Records from a data source
+ + +

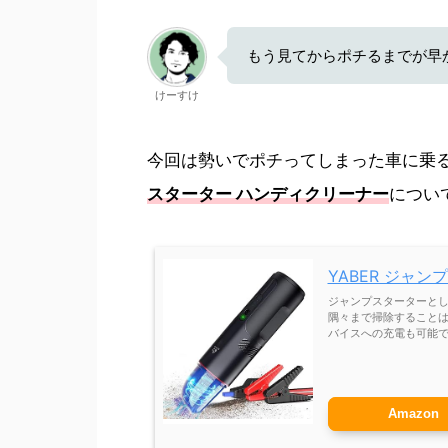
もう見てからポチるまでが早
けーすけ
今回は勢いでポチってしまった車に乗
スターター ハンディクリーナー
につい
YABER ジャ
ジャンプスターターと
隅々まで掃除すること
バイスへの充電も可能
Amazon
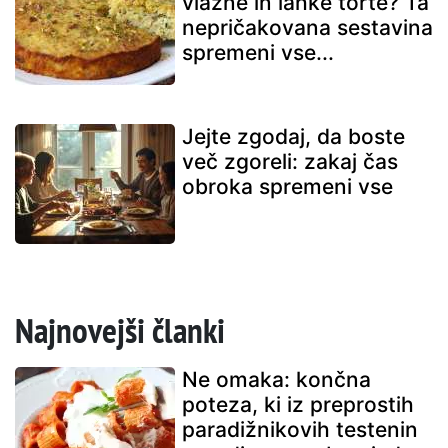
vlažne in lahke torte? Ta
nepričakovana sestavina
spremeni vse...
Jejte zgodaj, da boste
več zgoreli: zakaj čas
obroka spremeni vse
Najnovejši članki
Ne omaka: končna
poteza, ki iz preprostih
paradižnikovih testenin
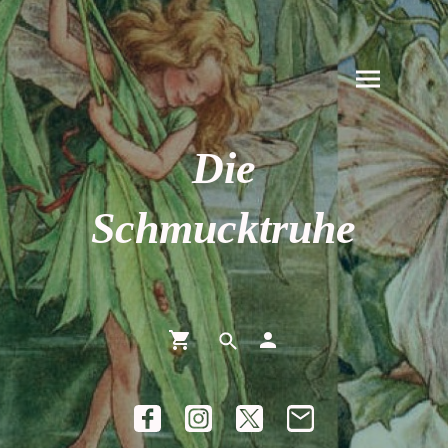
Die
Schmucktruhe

+ + +

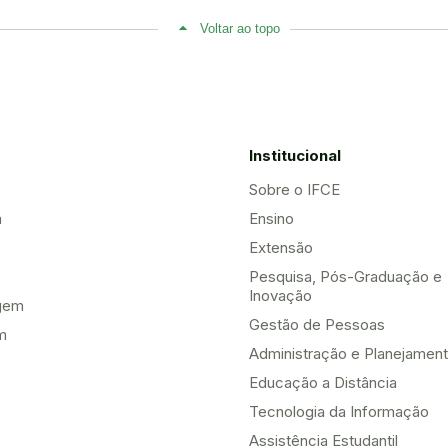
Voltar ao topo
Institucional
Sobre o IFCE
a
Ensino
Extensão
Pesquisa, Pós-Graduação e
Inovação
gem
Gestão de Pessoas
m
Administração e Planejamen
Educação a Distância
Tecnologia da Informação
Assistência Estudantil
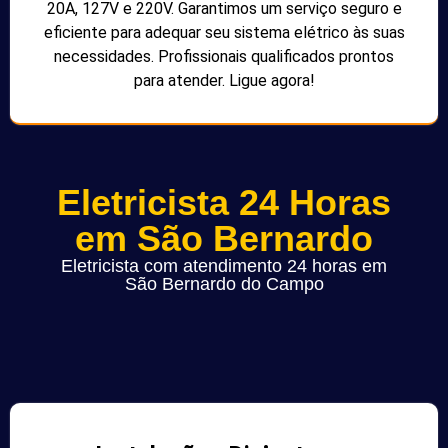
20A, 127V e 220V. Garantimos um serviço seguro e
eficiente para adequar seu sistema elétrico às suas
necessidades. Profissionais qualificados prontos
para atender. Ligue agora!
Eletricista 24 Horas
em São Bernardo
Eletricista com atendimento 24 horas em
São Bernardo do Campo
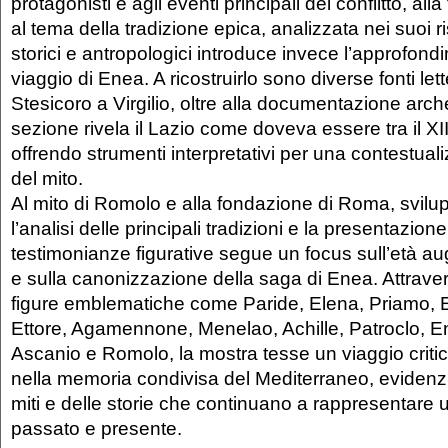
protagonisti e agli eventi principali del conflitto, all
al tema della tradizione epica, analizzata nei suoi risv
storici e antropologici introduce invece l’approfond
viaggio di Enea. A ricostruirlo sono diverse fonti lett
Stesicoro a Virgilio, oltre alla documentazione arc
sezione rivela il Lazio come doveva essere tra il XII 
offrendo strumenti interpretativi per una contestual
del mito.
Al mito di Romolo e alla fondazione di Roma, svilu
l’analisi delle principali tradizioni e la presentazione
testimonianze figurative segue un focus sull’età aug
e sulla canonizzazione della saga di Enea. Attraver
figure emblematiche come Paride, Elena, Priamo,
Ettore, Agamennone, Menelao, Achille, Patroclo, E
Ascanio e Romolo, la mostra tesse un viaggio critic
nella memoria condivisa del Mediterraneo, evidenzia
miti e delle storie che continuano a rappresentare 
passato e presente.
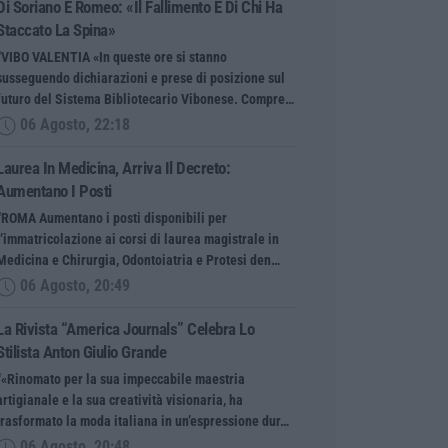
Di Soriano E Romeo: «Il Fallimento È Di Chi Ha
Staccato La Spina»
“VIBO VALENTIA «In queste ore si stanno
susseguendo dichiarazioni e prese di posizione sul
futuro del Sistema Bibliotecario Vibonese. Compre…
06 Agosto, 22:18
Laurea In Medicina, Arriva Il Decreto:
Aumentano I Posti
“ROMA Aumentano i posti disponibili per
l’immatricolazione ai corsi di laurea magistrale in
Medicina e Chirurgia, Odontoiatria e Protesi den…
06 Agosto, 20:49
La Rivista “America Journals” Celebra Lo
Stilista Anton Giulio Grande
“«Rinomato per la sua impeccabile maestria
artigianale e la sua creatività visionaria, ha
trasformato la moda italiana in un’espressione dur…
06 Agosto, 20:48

+ + +

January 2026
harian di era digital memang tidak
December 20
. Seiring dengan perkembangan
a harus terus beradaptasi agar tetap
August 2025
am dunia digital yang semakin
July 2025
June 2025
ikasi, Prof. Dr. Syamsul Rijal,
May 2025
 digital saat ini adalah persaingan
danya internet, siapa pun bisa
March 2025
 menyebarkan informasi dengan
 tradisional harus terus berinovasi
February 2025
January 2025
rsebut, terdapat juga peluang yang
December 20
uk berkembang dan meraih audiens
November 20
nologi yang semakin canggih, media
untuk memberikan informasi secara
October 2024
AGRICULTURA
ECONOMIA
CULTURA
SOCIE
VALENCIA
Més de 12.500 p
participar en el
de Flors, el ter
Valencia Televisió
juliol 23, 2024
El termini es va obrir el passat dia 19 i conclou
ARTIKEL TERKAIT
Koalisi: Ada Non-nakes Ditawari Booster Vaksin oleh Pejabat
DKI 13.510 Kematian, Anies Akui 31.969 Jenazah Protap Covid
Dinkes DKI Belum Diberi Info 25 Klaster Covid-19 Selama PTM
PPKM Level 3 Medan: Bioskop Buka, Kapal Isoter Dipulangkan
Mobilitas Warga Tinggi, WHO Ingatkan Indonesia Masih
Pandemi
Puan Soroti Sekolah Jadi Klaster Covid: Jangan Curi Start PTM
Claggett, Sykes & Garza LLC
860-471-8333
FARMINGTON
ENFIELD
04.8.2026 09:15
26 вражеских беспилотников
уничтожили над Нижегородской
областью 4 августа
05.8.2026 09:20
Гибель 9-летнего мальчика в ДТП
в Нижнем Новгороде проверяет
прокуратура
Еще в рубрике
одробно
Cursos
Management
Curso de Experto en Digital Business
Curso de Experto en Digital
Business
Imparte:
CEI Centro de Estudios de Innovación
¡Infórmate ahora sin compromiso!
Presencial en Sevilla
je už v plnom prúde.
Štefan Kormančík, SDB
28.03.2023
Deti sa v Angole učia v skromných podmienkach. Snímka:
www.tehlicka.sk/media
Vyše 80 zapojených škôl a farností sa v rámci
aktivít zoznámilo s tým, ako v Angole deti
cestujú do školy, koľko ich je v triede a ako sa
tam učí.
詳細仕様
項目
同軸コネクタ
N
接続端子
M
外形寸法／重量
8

+ + +

Nothing but the lines from the one with "necessidades. Profissionais qualificados" to the one with "testimonianze figurative segue" above, both included, should be transcribed, exactly and without pictures.

**SOLUTION FOR THIS TASK**
necessidades. Profissionais qualificados prontos
para atender. Ligue agora!
Eletricista 24 Horas
em São Bernardo
Eletricista com atendimento 24 horas em
São Bernardo do Campo
protagonisti e agli eventi principali del conflitto, all
al tema della tradizione epica, analizzata nei suoi risv
storici e antropologici introduce invece l’approfond
viaggio di Enea. A ricostruirlo sono diverse fonti lett
Stesicoro a Virgilio, oltre alla documentazione arc
sezione rivela il Lazio come doveva essere tra il XII 
offrendo strumenti interpretativi per una contestual
del mito.
Al mito di Romolo e alla fondazione di Roma, svilu
l’analisi delle principali tradizioni e la presentazione
testimonianze figurative segue un focus sull’età aug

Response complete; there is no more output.